> [PROVIDED INFORMATION]:
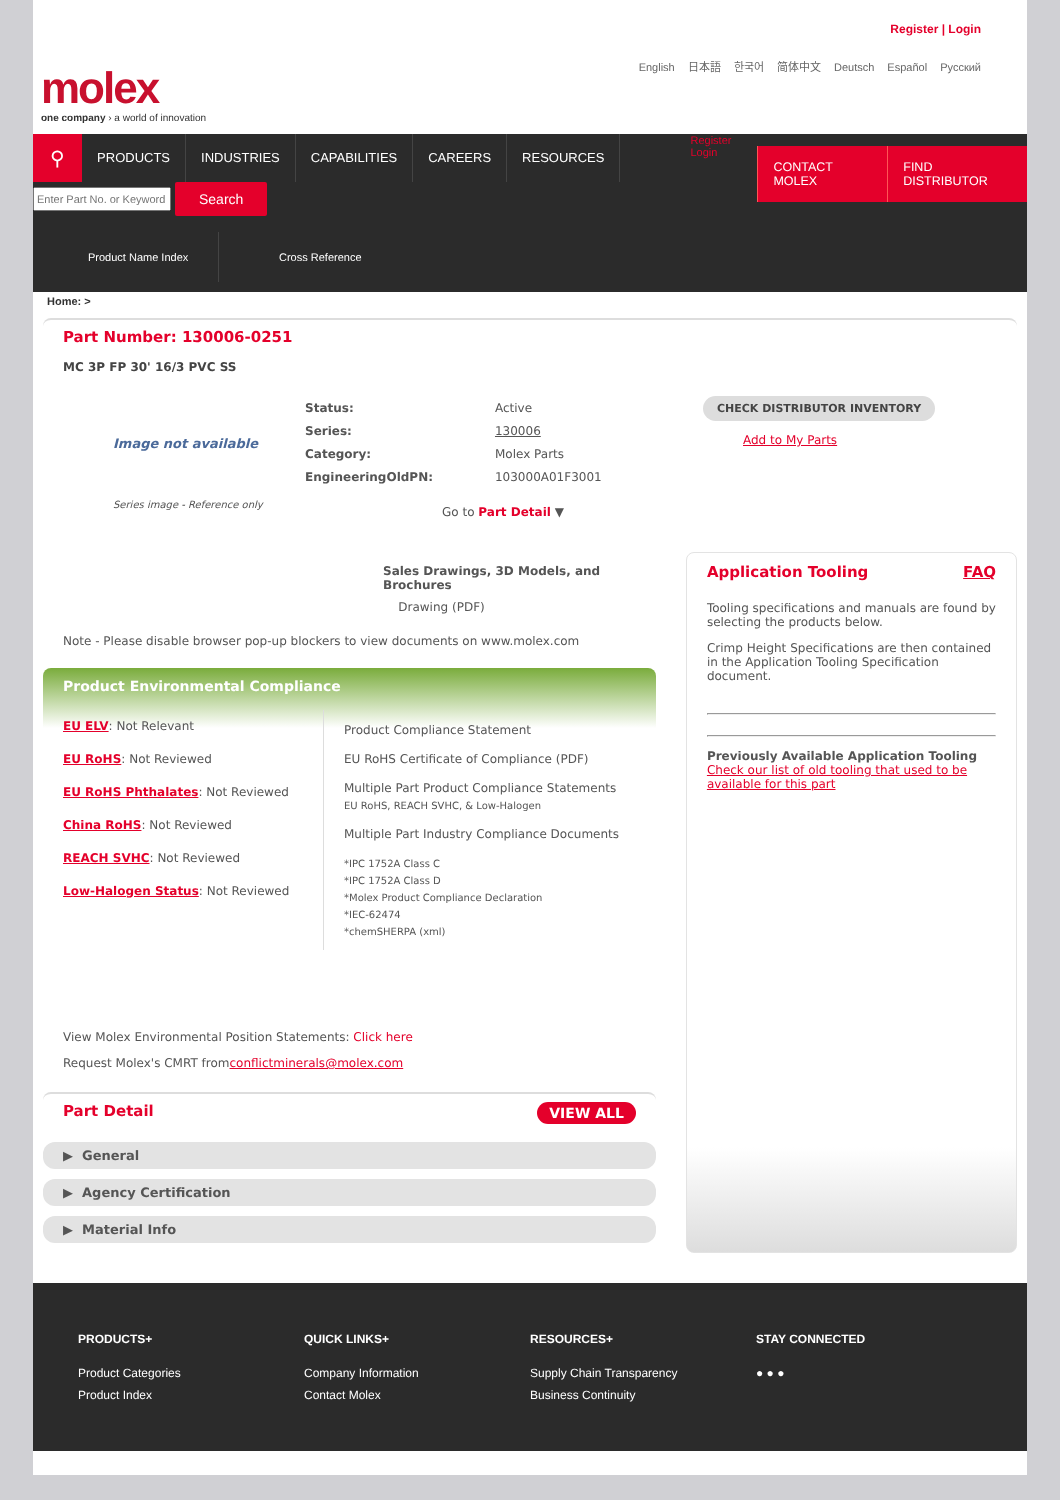Register | Login
English 日本語 한국어 简体中文 Deutsch Español Русский
molex
one company › a world of innovation
⚲
PRODUCTS INDUSTRIES CAPABILITIES CAREERS RESOURCES
Register Login
CONTACT MOLEX FIND DISTRIBUTOR
Search
Product Name Index
Cross Reference
Home: >
Part Number: 130006-0251
MC 3P FP 30' 16/3 PVC SS
Image not available
Series image - Reference only
| Status: | Active |
| Series: | 130006 |
| Category: | Molex Parts |
| EngineeringOldPN: | 103000A01F3001 |
Go to Part Detail ▼
CHECK DISTRIBUTOR INVENTORY
Add to My Parts
Sales Drawings, 3D Models, and Brochures
Drawing (PDF)
Note - Please disable browser pop-up blockers to view documents on www.molex.com
Product Environmental Compliance
EU ELV: Not Relevant
EU RoHS: Not Reviewed
EU RoHS Phthalates: Not Reviewed
China RoHS: Not Reviewed
REACH SVHC: Not Reviewed
Low-Halogen Status: Not Reviewed
Product Compliance Statement
EU RoHS Certificate of Compliance (PDF)
Multiple Part Product Compliance Statements
EU RoHS, REACH SVHC, & Low-Halogen
Multiple Part Industry Compliance Documents
*IPC 1752A Class C
*IPC 1752A Class D
*Molex Product Compliance Declaration
*IEC-62474
*chemSHERPA (xml)
View Molex Environmental Position Statements: Click here
Request Molex's CMRT fromconflictminerals@molex.com
Part Detail
VIEW ALL
▶ General
▶ Agency Certification
▶ Material Info
Application Tooling FAQ
Tooling specifications and manuals are found by selecting the products below.
Crimp Height Specifications are then contained in the Application Tooling Specification document.
Previously Available Application Tooling
Check our list of old tooling that used to be available for this part
PRODUCTS+
Product Categories
Product Index
QUICK LINKS+
Company Information
Contact Molex
RESOURCES+
Supply Chain Transparency
Business Continuity
STAY CONNECTED
● ● ●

> [WHAT YOU ARE ASKED TO DO]: An exact copy of the lines from the one with "Company Information" through the final line of the entries is the whole answer.

> [ANSWER BOX]:
Company Information
Contact Molex
RESOURCES+
Supply Chain Transparency
Business Continuity
STAY CONNECTED
● ● ●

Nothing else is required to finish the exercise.